Menelaus is both older and wiser than Helen; he should have known the trouble he was getting himself into by marrying a stunner. You would be a fool to believe that the most desired girl would not catch the eye of the gods, and given their predilection for meddling in mortal affairs he would have been wise to engage the services of a soothsayer. That being said, if the gods had it in for you there is little resistance we mortals can put up – my husband’s spat with Poseidon is testament to that.

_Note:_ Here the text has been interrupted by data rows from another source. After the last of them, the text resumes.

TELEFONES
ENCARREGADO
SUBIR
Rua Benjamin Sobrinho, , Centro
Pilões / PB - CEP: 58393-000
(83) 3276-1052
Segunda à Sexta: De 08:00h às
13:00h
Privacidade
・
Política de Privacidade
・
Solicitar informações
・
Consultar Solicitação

Of course if Helen’s seduction was not part of a “grand plan” by Aphrodite and a straight forward abduction then Menelaus is wholly responsible. An oath between himself and the fraternity of suitors is not an adequate home security policy. Only a careless man or a fool would leave their property so poorly guarded, that at the first opportunity your guest, your barbarian guest, would raid your vault and your marriage bed. Where were Menelaus’ servants? Did no one notice the procession of his possessions making their way to the harbour?

I find this hard to believe, so I must assume that Helen’s abduction was not entirely unwilling. Even if this was the case, Menelaus is still at fault. Rule number one in the handbook for marrying a hottie is not to leave them unattended in the company of a randy young stallion. You never know what nonsense your guest will spout, and what pretty poetry they will fill the head of your young filly. If the stud is not eloquent in speech then he may rely on his youth and sheer physical perfection.

It is up to the husband to protect his wife from untoward influences. The more beautiful and desirable the wife, the harder the husband must work. Unfortunately for all of us Menelaus did not keep a closer watch on our Helen.